Yes I love the fact there's not that need to let them let off steam so much - especially useful when the weather is dreadful grin

CapricaSix Tue 12-Aug-08 09:03:23

My dd has always been like that too. I used to be concerned about it, wish she was a bit more physically confident, but concluded in the end that it's been easier that she is this way than getting into mischief all over the place! When she became mobile I bought a load of baby-proofing stuff and never needed it, somebody got me some reins once and I never needed them either. She does love climbing etc, but she is really careful with it, never like a bull in a china shop. She has a bike but has never been very confident on it, same with her scooter although she loves it.

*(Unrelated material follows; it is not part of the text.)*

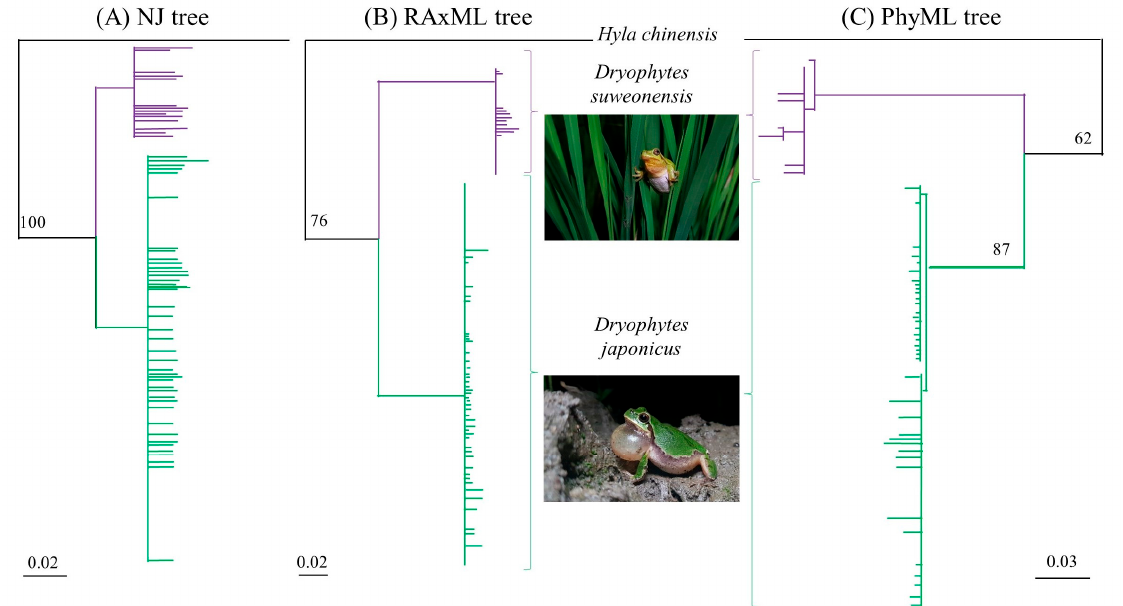
Figure 3. Mitochondrial phylogenetic trees inferred using (A) neighbour joining and maximum likelihood using (B) RAxML and (C) PhyML. All trees are built with Hyla chinensis (GenBank accession number AY458593.1) as outgroup. All trees are congruent, with the exception of a subclade within the PhyML tree as the only di ff erence. All trees were built in Geneious (v 9.04, Biomatters Limited, Auckland, New Zealand) with corresponding plug-ins, and all nodes below 30% support were collapsed. Purple represents Dryophytes suweonensis and green represents Dryophytes japonicus . *Denotes the presence of at least one individual in cytonuclear disequilibrium / hybrid for the individual or collapsed clade highlighted.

And, particularly when she was a bit younger, she has always seemed wary of little children. As a toddler she was much happier playing with older children, but was rather scared of little toddlers, I think because they were more unpredictable! When she first started preschool she seemed glaringly "different" and I used to wonder about it, but she gradually became more confident with other children and seems more "normal" in that respect - she's happy to run around in the park with little friends, etc and has really come out of herself, esp since I went back to work when she was 3 1/2 years, and since starting primary school.

I think in general she'll always be of the quieter variety of people! I was too. And, both me & her tick a lot of the boxes on that highly sensitive website! She's always hated loud noises (nightmare trying to keep her asleep as a baby!), and recently when a friend brought her baby round, and the baby was bawling, dd started crying too because he was "too noisy!" Thank heavens I never had a second child! grin

CapricaSix Tue 12-Aug-08 09:09:29

alvin, bullying has always been at the back of my mind as a concern as well, but tbh dd is one HELL of a stubborn so and so, and although she's always been a bit of a wimp with other children, the more she grows in confidence, the more I hope that that stubborn trait will protect her. I don't know much about the whys & wherefores of bullying though, but so far there seems no problems. One boy was reportedly a pusher, but it seems he was pushing everybody rather than targeting dd particularly.